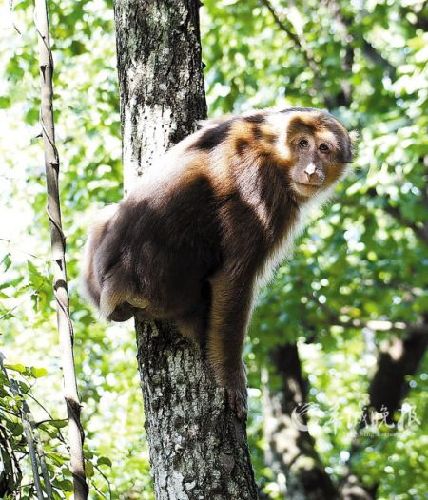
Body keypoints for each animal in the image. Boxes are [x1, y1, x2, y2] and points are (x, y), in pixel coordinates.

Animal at [82, 105, 356, 418]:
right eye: (302, 144)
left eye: (323, 148)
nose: (311, 170)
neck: (271, 148)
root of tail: (113, 287)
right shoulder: (262, 193)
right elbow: (234, 277)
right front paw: (232, 377)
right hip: (165, 289)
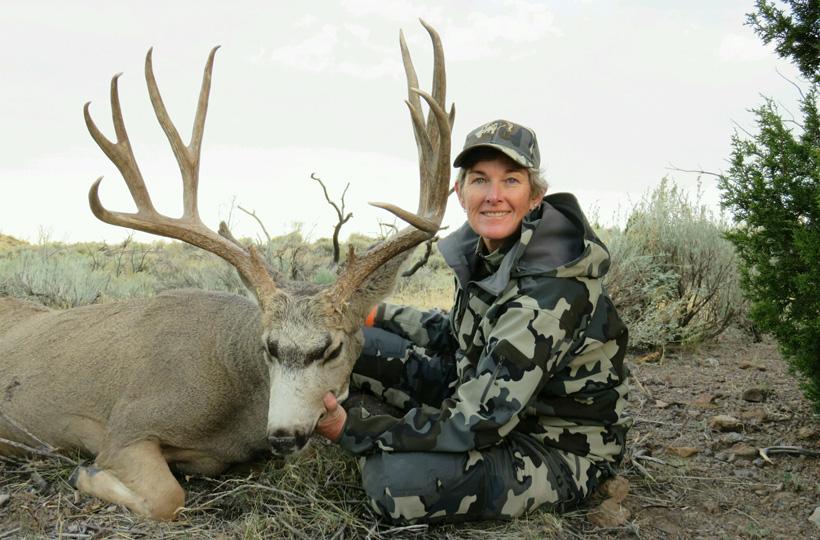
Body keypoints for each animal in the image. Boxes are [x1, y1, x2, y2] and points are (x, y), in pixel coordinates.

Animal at [0, 20, 452, 521]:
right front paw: (83, 474)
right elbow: (167, 497)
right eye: (267, 346)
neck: (234, 410)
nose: (283, 435)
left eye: (331, 349)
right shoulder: (126, 426)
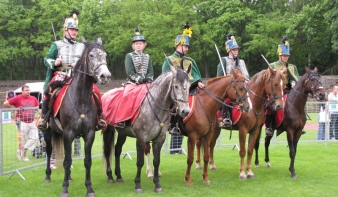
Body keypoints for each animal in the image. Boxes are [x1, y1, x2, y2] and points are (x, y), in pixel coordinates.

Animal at [41, 37, 111, 197]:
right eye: (91, 55)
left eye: (104, 55)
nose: (105, 76)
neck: (81, 98)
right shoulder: (68, 133)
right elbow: (67, 161)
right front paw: (64, 189)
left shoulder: (88, 134)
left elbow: (87, 161)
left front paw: (89, 188)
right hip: (48, 132)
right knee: (49, 151)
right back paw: (47, 176)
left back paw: (69, 177)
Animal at [101, 64, 191, 192]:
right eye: (176, 86)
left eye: (189, 86)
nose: (185, 111)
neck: (155, 106)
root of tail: (105, 95)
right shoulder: (141, 138)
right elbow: (140, 161)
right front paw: (138, 185)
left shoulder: (159, 139)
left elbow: (157, 161)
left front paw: (157, 185)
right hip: (108, 130)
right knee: (108, 151)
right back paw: (110, 176)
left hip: (123, 133)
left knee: (117, 150)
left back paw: (118, 176)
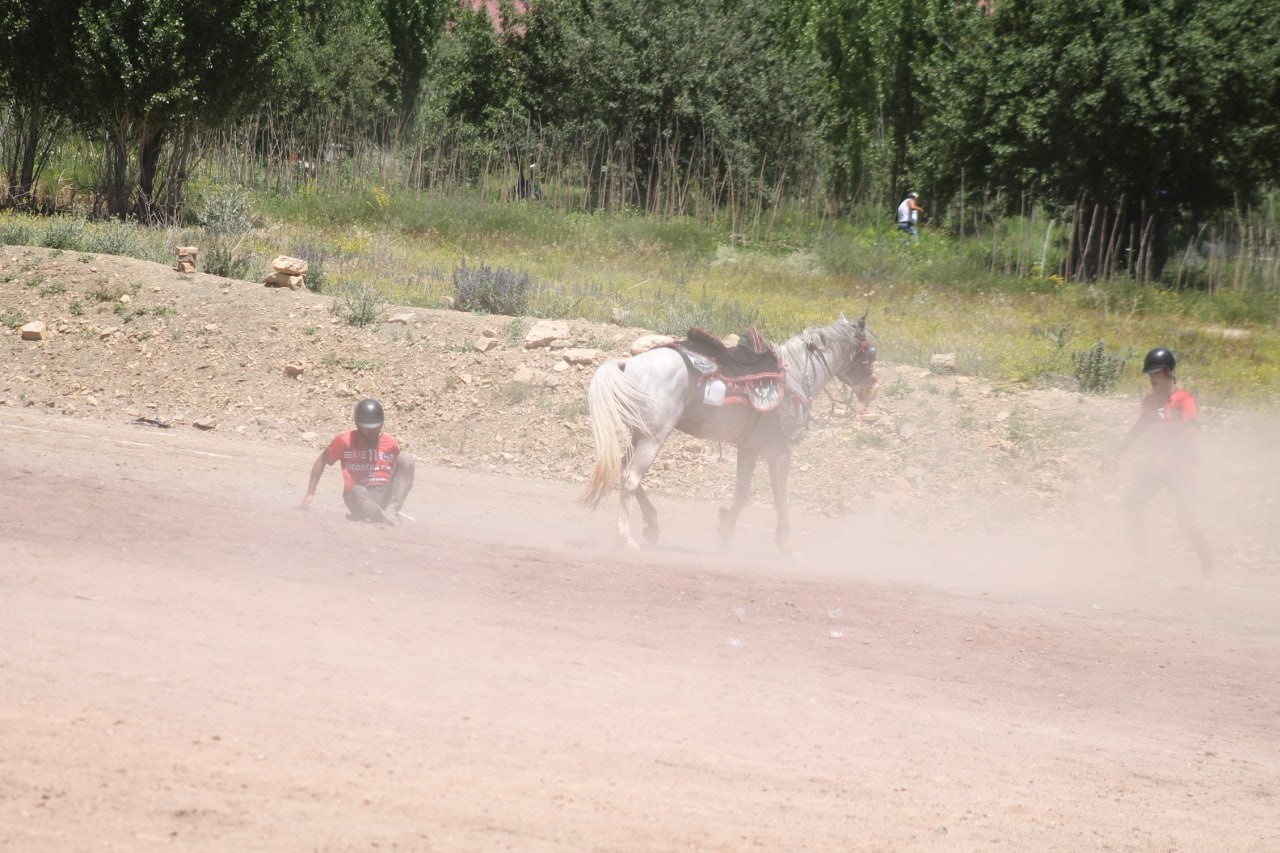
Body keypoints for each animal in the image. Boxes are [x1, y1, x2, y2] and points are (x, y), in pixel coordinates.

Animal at [583, 315, 875, 548]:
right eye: (870, 352)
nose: (870, 390)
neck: (795, 374)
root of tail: (628, 365)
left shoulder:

#### [The task]
Return only the part above that opens with the line containing "root of tail: (113, 287)" and closes with the line containing "left back paw: (69, 177)", exactly and with both ends, skipping the pictures.

#### [Task result]
root of tail: (113, 287)
right shoulder: (262, 193)
right elbow: (234, 277)
right front paw: (232, 377)
right hip: (165, 289)
Body keypoints for each animal in the image. Boxes are [x1, y1, x2, y2] and points are (x, y), in pixel coordinates.

Animal at [0, 20, 452, 521]:
right front paw: (83, 474)
right elbow: (167, 497)
right eye: (267, 346)
neck: (234, 410)
nose: (283, 435)
left eye: (331, 349)
right shoulder: (126, 426)
Body keypoints for each animal in the image. Boxes are [x1, y1, x2, y2] and points are (x, y), in pixel coordinates.

Animal at [41, 37, 111, 197]:
right eye: (91, 55)
left eye: (104, 55)
nose: (105, 76)
neck: (81, 98)
right shoulder: (68, 133)
right elbow: (67, 161)
right front paw: (64, 189)
left shoulder: (88, 134)
left elbow: (87, 161)
left front paw: (89, 188)
right hip: (48, 132)
right knee: (49, 151)
right back paw: (47, 176)
left back paw: (69, 177)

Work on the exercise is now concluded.